练习 1: 照录作业笔记中从“with open(label_filename.split('.gz')[0], 'rb')”起、到“labels = np.fromfile(lbpath,dtype=np.uint8)”止（含该处）的部分，一字不改。
练习 2: 根据作业笔记中 parse_mnist 函数的说明，MNIST 数据的 input_dim 是多少？

所给文本:
____________________
Deep Learning SystemsAlgorithms and Implementation-HW0

记录一下课程学习的心得和分享一下作业,推荐还是自己先写一遍

膜拜一下大佬Tianqi Chen

附上课程主页:https://dlsyscourse.org/lectures/

def add(x, y):
    """ A trivial 'add' function you should implement to get used to the
    autograder and submission system.  The solution to this problem is in the
    the homework notebook.

    Args:
        x (Python number or numpy array)
        y (Python number or numpy array)

    Return:
        Sum of x + y
    """
    ### BEGIN YOUR CODE
    return x + y
    ### END YOUR CODE


def parse_mnist(image_filename, label_filename):
    """ Read an images and labels file in MNIST format.  See this page:
    http://yann.lecun.com/exdb/mnist/ for a description of the file format.

    Args:
        image_filename (str): name of gzipped images file in MNIST format
        label_filename (str): name of gzipped labels file in MNIST format

    Returns:
        Tuple (X,y):
            X (numpy.ndarray[np.float32]): 2D numpy array containing the loaded 
                data.  The dimensionality of the data should be 
                (num_examples x input_dim) where 'input_dim' is the full 
                dimension of the data, e.g., since MNIST images are 28x28, it 
                will be 784.  Values should be of type np.float32, and the data 
                should be normalized to have a minimum value of 0.0 and a 
                maximum value of 1.0. The normalization should be applied uniformly
                across the whole dataset, _not_ individual images.

            y (numpy.ndarray[dtype=np.uint8]): 1D numpy array containing the
                labels of the examples.  Values should be of type np.uint8 and
                for MNIST will contain the values 0-9.
    """
    ### BEGIN YOUR CODE
    with gzip.open(label_filename, 'rb') as f_in:
        with open(label_filename.split('.gz')[0], 'wb') as f_out:
            shutil.copyfileobj(f_in, f_out)
    with open(label_filename.split('.gz')[0], 'rb') as lbpath:
        magic, n = struct.unpack('>II',lbpath.read(8))
        labels = np.fromfile(lbpath,dtype=np.uint8)

    with gzip.open(image_filename, 'rb') as f_in:
        with open(image_filename.split('.gz')[0], 'wb') as f_out:
            shutil.copyfileobj(f_in, f_out)
    with open(image_filename.split('.gz')[0], 'rb') as imgpath:
        magic, num, rows, cols = struct.unpack('>IIII',imgpath.read(16))
        images = np.fromfile(imgpath,dtype=np.uint8).reshape(len(labels), 784)
    images = images.astype(np.float32)
    min_val, max_val =np.min(images), np.max(images)
    images = (images - min_val) / (max_val -min_val)
    return images,labels
    ### END YOUR CODE


def softmax_loss(Z, y):
    """ Return softmax loss.  Note that for the purposes of this assignment,
    you don't need to worry about "nicely" scaling the numerical properties
    of the log-sum-exp computation, but can just compute this directly.

    Args:
        Z (np.ndarray[np.float32]): 2D numpy array of shape
            (batch_size, num_classes), containing the logit predictions for
            each class.
____________________
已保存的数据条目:

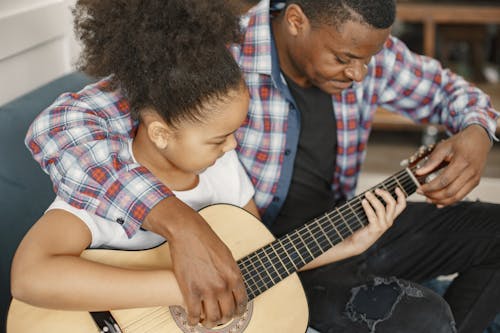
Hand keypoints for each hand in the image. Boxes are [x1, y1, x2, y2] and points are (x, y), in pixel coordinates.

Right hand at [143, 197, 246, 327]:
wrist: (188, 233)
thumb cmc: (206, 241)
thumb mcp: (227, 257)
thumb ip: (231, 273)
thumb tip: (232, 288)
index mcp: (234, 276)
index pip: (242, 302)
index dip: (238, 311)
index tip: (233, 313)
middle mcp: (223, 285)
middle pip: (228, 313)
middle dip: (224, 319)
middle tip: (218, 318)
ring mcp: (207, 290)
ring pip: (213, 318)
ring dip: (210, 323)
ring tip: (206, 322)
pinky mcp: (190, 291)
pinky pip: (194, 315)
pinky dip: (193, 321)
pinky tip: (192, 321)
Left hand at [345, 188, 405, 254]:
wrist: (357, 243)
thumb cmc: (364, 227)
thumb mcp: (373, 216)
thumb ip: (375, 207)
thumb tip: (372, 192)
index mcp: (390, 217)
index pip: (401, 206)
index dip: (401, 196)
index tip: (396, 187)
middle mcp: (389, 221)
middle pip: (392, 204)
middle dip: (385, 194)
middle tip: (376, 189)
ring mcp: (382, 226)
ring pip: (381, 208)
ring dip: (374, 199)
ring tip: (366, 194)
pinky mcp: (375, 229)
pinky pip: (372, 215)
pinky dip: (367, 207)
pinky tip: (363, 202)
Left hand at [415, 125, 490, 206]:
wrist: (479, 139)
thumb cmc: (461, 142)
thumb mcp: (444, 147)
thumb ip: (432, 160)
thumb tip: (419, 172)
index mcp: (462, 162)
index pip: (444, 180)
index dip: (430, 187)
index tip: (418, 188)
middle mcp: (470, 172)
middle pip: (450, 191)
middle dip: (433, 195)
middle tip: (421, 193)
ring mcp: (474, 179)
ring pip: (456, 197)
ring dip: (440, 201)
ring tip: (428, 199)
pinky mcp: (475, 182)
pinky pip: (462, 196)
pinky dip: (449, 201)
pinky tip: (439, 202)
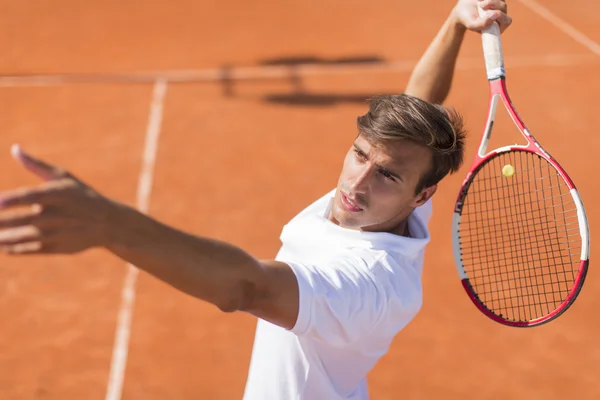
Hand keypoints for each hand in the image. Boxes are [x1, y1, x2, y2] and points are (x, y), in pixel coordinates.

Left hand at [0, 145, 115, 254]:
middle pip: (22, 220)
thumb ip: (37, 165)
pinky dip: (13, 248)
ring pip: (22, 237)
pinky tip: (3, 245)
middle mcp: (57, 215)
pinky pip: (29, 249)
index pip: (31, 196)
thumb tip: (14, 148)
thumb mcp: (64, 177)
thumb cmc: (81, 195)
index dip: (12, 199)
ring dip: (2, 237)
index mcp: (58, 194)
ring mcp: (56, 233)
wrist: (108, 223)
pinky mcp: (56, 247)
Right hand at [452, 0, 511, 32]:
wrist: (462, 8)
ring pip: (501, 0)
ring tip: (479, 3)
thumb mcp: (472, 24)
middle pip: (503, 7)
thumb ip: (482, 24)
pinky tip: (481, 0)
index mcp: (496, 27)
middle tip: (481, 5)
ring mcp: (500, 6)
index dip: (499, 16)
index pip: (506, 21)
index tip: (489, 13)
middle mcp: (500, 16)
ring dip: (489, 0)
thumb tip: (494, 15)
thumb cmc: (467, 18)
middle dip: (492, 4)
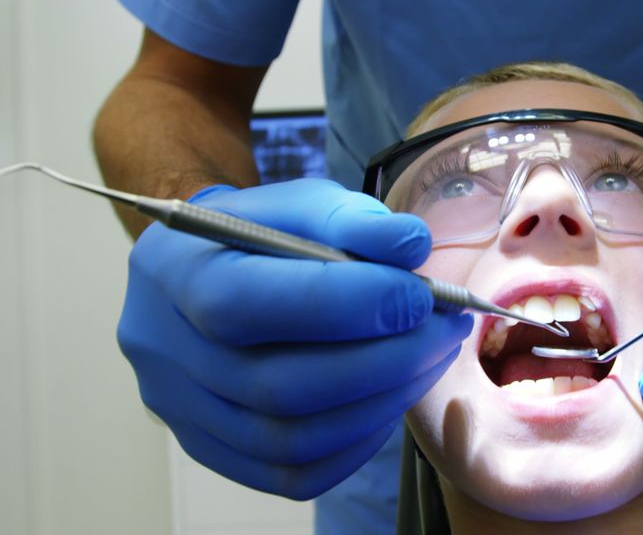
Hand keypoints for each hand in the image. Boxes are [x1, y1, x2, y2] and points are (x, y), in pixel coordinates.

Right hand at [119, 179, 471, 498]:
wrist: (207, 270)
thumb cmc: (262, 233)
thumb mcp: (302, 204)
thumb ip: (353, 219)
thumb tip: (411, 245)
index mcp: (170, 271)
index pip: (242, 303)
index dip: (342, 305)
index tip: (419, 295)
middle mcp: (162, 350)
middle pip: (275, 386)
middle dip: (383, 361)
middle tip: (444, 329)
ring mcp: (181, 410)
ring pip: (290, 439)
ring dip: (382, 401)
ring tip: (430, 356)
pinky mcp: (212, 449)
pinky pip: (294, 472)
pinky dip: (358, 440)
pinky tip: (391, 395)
____________________
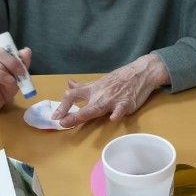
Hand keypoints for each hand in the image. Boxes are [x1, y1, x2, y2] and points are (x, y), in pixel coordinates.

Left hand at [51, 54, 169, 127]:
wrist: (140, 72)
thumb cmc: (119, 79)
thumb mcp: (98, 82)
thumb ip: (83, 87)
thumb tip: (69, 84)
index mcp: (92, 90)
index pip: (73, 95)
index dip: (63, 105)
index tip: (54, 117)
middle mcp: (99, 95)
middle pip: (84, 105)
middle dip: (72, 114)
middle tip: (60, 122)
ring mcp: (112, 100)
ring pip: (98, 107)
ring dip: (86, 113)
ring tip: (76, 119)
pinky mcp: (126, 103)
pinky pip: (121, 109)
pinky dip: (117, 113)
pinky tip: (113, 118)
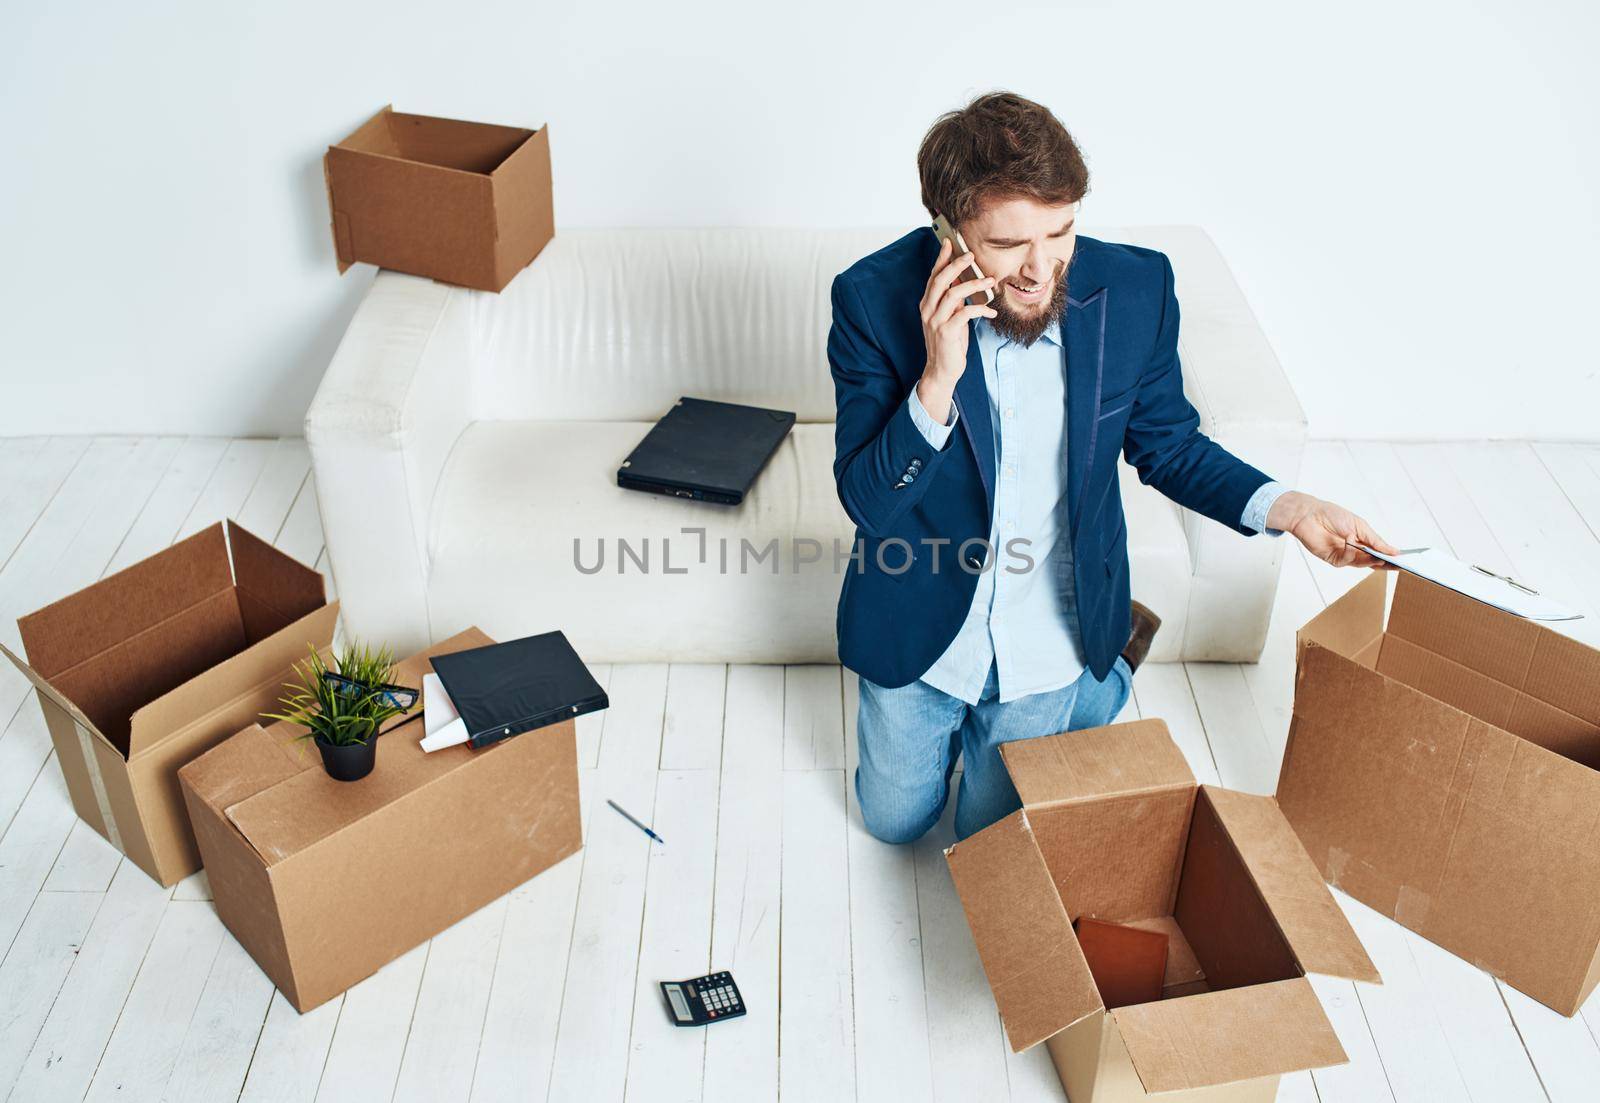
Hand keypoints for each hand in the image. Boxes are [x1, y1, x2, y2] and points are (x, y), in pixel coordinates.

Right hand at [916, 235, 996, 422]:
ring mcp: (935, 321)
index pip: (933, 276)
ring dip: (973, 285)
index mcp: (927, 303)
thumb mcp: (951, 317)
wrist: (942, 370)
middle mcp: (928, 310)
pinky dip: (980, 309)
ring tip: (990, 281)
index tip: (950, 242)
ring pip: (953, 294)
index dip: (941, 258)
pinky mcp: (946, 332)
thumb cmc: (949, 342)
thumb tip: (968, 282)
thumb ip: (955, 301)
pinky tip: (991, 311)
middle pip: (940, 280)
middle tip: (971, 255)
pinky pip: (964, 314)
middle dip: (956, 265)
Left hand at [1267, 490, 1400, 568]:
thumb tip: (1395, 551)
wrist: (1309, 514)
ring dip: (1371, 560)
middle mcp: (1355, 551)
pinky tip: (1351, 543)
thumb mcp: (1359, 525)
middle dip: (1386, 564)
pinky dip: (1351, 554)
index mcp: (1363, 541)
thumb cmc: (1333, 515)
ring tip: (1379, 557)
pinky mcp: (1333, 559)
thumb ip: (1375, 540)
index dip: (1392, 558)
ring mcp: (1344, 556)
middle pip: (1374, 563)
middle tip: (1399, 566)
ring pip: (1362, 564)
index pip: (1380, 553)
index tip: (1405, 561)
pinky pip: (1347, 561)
____________________
书面作答 1:
with open(label_filename.split('.gz')[0], 'rb') as lbpath:
        magic, n = struct.unpack('>II',lbpath.read(8))
        labels = np.fromfile(lbpath,dtype=np.uint8)

书面作答 2: 784，因为 MNIST 图像的大小为 28x28。